3. Unauthorized Email Change Request with Identity Forgery: The attacker submitted a request to change the email associated with our @ethena_labs account, providing forged company documents, and a counterfeit ID, impersonating our CEO in an attempt to bypass multi-factor authentication.

4. Verification Call: Upon receiving the notification about the email change request, we immediately contacted our account manager, confirming that we had not requested any changes and preventing any unauthorized modifications.

5. Account Security Lockdown: In coordination with X.com’s support, we implemented a strict lockdown on the account, requiring high-assurance verification for any future administrative changes.

Key Takeaways and Recommended Security Enhancements

Our response to this attempted account compromise has underscored several essential practices that can protect sensitive accounts against evolving social engineering tactics.

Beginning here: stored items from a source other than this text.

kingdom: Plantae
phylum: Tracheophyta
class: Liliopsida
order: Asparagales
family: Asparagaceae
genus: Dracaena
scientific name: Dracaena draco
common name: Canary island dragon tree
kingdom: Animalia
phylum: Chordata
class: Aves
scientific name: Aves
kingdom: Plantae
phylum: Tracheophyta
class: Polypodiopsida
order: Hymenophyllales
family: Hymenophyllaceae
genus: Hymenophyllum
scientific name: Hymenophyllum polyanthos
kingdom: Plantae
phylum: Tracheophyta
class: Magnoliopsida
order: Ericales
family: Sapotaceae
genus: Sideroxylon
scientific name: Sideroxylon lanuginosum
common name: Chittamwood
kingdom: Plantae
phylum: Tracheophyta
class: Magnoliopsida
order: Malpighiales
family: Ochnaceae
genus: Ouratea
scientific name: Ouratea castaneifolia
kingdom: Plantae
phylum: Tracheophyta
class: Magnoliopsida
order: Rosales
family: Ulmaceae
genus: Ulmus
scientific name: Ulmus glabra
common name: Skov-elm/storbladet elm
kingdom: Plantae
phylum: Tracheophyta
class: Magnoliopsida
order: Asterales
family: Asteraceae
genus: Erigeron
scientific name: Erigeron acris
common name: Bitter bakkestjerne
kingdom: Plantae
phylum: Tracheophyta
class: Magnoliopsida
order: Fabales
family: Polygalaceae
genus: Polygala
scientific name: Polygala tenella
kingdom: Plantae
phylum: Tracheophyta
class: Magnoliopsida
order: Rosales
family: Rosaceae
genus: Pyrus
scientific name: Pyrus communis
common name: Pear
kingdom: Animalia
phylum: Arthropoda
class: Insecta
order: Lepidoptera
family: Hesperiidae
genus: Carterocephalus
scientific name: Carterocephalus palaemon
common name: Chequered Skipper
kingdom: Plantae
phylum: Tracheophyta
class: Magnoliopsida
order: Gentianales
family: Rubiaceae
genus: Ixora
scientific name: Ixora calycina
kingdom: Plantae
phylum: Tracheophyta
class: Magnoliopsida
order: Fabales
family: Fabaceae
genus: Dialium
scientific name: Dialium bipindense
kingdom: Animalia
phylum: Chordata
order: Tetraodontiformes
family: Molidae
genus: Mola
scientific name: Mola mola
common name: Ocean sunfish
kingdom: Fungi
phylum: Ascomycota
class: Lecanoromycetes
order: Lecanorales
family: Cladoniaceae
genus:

We strongly encourage our partners and peers in the DeFi community to consider these strategies for securing high-risk accounts:

1. Recognize and Address Social Engineering Threats

Social engineering attacks are increasing in sophistication, with attackers often targeting internal contacts within platforms and service providers. Recognize that even advanced security features, such as two-factor authentication (2FA), can be vulnerable if attackers use forged documents or insider knowledge to gain access. Awareness across teams of these emerging tactics is critical.

2. Establish Enhanced Verification Protocols with Account Managers

For accounts tied to critical assets, especially those on social platforms or domain registrars, it’s crucial to set strict verification requirements with your account manager. We recommend protocols like face-to-face video confirmation with the account owner before implementing any major changes, such as login or email modifications. Procedural safeguards like these add an extra layer of assurance that technical measures alone may not provide.

3. Consider Premium Support for High-Risk Accounts

For high-value accounts, premium support can be an invaluable tool. Dedicated account managers can enable additional protections, rapid response, and human-led intervention, all of which are critical in mitigating social engineering risks. Premium support benefits include:

a) Human Verification Protocols: Account managers can set up protocols for in-person or video-based identity confirmation for significant changes.

b) Emergency Lockdown Capability: Direct access to support allows for immediate account lockdowns if suspicious activity is detected.

c) Enhanced Monitoring and Escalation: Premium plans often include monitoring and rapid escalation to flag unusual activity and prevent unauthorized access.

4. Implement and Regularly Update Multi-Factor Authentication (MFA)

While social engineering may attempt to bypass MFA, it remains a foundational defense against direct login attempts. Enable multi-factor authentication on all accounts and routinely review the methods in place to meet the latest security standards.

5. Conduct Routine Security Audits

Regular security audits allow you to detect and address vulnerabilities that could be exploited in a social engineering attempt. Maintain an up-to-date list of verified contacts and account managers, and periodically review the integrity of all sensitive accounts to prevent unauthorized access.

6. Educate Team Members on Emerging Threat Tactics

Ensure that all team members are informed about social engineering risks and trained to recognize potential threats. Sharing insights from recent incidents can build a proactive security culture and reduce the risks associated with social engineering.

Conclusion

This attempted breach reinforces the need for vigilance and robust security protocols to protect critical accounts from advanced social engineering tactics. By implementing enhanced verification requirements, maintaining a strong relationship with account managers, and educating teams on emerging threat tactics, organizations in the DeFi community can safeguard against evolving cyber threats.

In our case, close communication with X.com’s support team and rapid detection measures enabled us to secure our account swiftly, avoiding any impact to our operations. We encourage our partners and peers to consider these measures as foundational security practices in safeguarding their accounts and the broader DeFi ecosystem.